レパートリーはクラシックからではないのだけれど、
彼女のアーティオストとしての懐の深さを
見事に聴かせてくれるアルバムだと思う。

「音楽」というものの本当の楽しさと、
その意味がぎっしりと詰まっていて、

ジャンルに固執する意味の無さを
彼女特有の柔らかい、でもきっぱりした暖かさで
見せて、魅せて、くれる。

カナダの短い夏は終わりかけていて、

さぁちょっと仕事、と思って庭で聞いてたら
思わず聞き入ってしまって。

何度も繰り返し聞いたこのアルバム。
今日なぜか妙に私の耳と心を捉えてしまったのが、
Another Man Done Gone

これは奴隷貿易と奴隷制度を謳った黒人霊歌だと思うんだけど。
ずっと繰り返される重い調子のベースドラムはきっと葬送の重い足取り。

見えないブラックホールに吸い込まれていくよう。

> [作業項目]
アルバムについての文章の続きを、最後の文の後から書き進めてください。

[キーポイント座標付き画像]
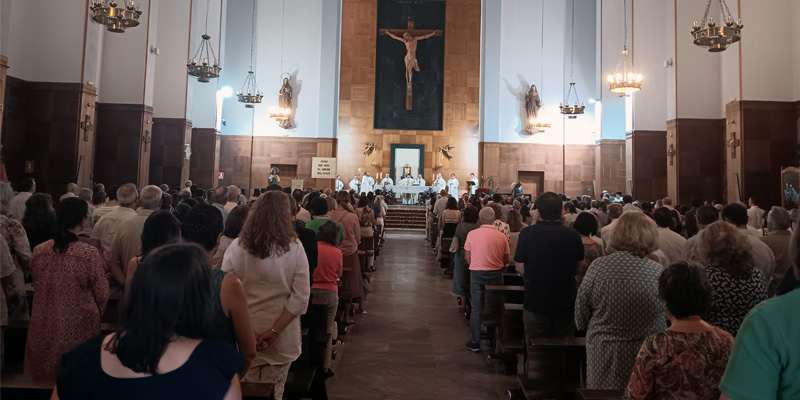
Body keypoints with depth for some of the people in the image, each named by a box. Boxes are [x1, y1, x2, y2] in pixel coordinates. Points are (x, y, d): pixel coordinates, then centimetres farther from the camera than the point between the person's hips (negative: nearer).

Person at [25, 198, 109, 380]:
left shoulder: (39, 251, -7)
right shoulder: (90, 254, -20)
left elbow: (36, 285, 10)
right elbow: (101, 293, -11)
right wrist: (96, 313, 10)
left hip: (45, 324, 4)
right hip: (78, 326, -4)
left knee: (44, 371, 21)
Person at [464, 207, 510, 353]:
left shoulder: (472, 234, -6)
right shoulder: (502, 237, -4)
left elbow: (467, 257, -1)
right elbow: (506, 261, 0)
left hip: (477, 274, 0)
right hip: (496, 275, 1)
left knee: (476, 308, 7)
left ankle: (475, 343, 11)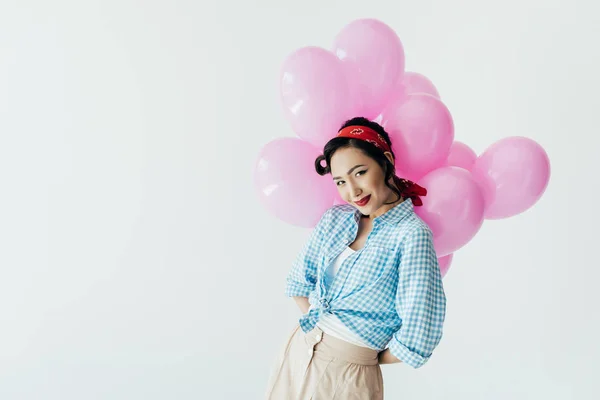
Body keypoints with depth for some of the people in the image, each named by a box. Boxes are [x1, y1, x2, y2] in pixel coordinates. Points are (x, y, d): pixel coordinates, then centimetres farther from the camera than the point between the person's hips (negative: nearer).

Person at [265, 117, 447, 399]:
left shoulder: (411, 234, -18)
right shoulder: (334, 219, 0)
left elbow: (416, 341, -20)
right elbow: (300, 281, 10)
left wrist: (367, 355, -5)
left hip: (346, 377, -5)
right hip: (295, 355, 6)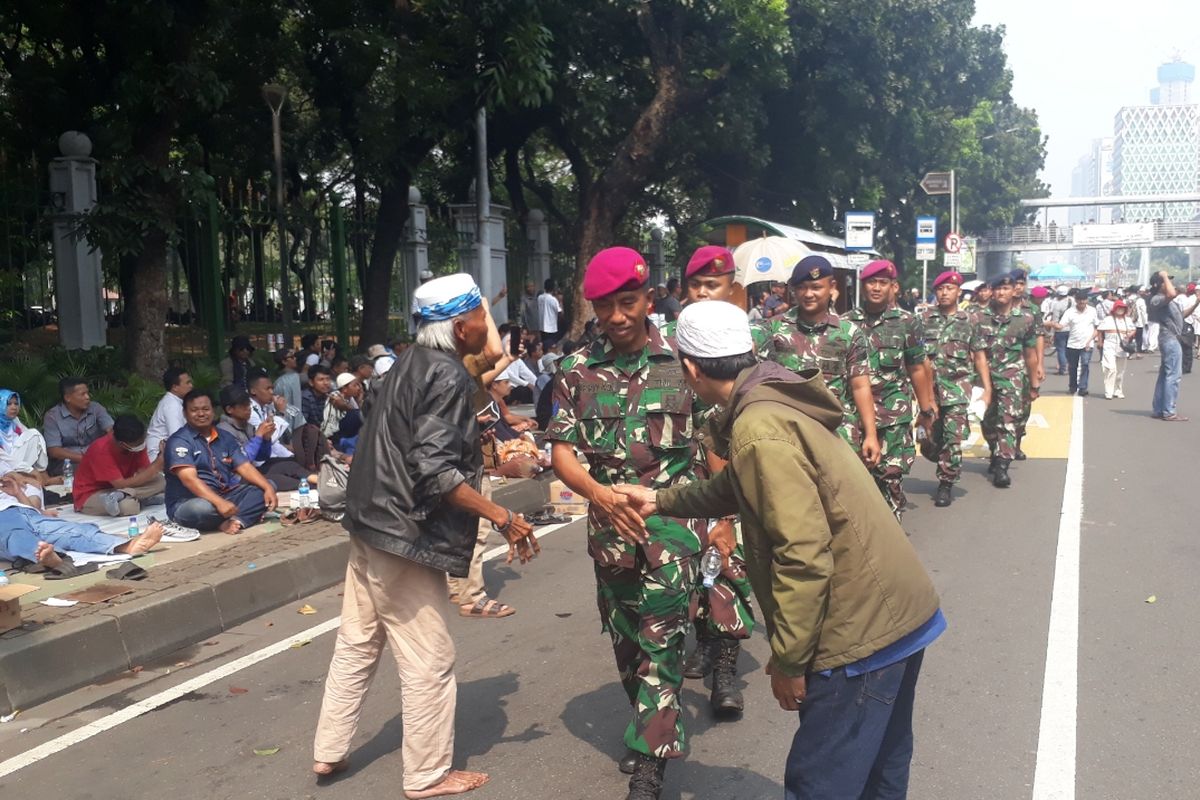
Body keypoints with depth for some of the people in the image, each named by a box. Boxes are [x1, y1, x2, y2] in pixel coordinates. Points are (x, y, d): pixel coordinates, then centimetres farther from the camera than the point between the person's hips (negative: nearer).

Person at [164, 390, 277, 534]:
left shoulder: (225, 437, 12)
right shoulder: (179, 441, -10)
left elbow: (245, 467, 5)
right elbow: (189, 479, -23)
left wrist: (268, 488, -14)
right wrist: (219, 503, -35)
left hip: (225, 496, 7)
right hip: (188, 503, -6)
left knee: (264, 490, -9)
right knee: (203, 509, -39)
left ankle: (234, 520, -31)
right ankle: (245, 517, -12)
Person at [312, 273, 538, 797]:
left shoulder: (409, 364, 10)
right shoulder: (446, 375, -17)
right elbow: (435, 471, -24)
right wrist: (503, 518, -22)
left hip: (373, 524, 10)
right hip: (406, 536, -10)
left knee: (357, 645, 19)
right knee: (428, 663, 3)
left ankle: (329, 751, 31)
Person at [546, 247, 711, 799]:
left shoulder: (683, 360, -5)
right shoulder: (578, 370, 0)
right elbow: (561, 452, -3)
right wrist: (599, 494, -21)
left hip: (674, 519, -3)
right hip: (609, 523, 4)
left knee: (661, 639, -6)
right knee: (624, 640, 17)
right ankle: (651, 725, 40)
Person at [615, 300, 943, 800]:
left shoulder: (758, 427, -21)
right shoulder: (773, 404, 11)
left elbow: (803, 556, -26)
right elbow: (732, 490, 29)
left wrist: (787, 659, -16)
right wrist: (661, 500, 36)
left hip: (863, 627, -10)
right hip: (896, 610, 10)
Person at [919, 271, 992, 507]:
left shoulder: (969, 321, 6)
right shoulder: (924, 318, 4)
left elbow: (979, 356, 8)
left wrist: (987, 388, 1)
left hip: (958, 387, -1)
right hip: (929, 385, 1)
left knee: (953, 438, -6)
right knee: (929, 439, 4)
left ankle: (946, 483, 6)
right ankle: (947, 465, 34)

> [作業結果]
それと一緒に心に浮かんだのは、「procession」という言葉。
これは「行列」という意味だけれど、
キリスト教のいろいろな行事で、
信者の人たちが行列で行進する時に使われる言葉。
お葬式とは多分関係ないはず。

ふと浮かんだのは、歴史の真実は私たちの日常にこそ記されている、
という真実。

黒人のアメリカ人で、クラシック界で成功した女性が、
ドイツのベルリンで黒人霊歌を歌う。

そこに政治的なメッセージは一つもないと思う。
音楽に満ちる悲哀も、
彼女の静かで深い声も、
重く悲しくリズムを刻むドラムも。

これが芸術の奥深さ。
芸術の究極のゴールが導いてくれる本当の自由だと思う。

そういえば、昨今繰り返し浮上してくるのが、
ドビュッシーのグリウォークーのケークウォークと言うタイトルの是非。

この話題が上がるたびに、私は混乱してしまう。

全てをないことにして訂正してしまう
キャンセル・カルチャーの危険なところを、
私たちは見つめないといけないと思う。

それがきっと、私たちにできる唯一の
本当に意味のあることではないかな?

ボーダーのない世界って、難しいのかもしれない。
私たち自身が自分を知ろうとする時
まず最初に使う一番簡単な方法が

比較

だから。

私達みんな、本当に真実自分を生きているか?

少しずつ整理していけるといいね。

音楽の話に戻ろうね。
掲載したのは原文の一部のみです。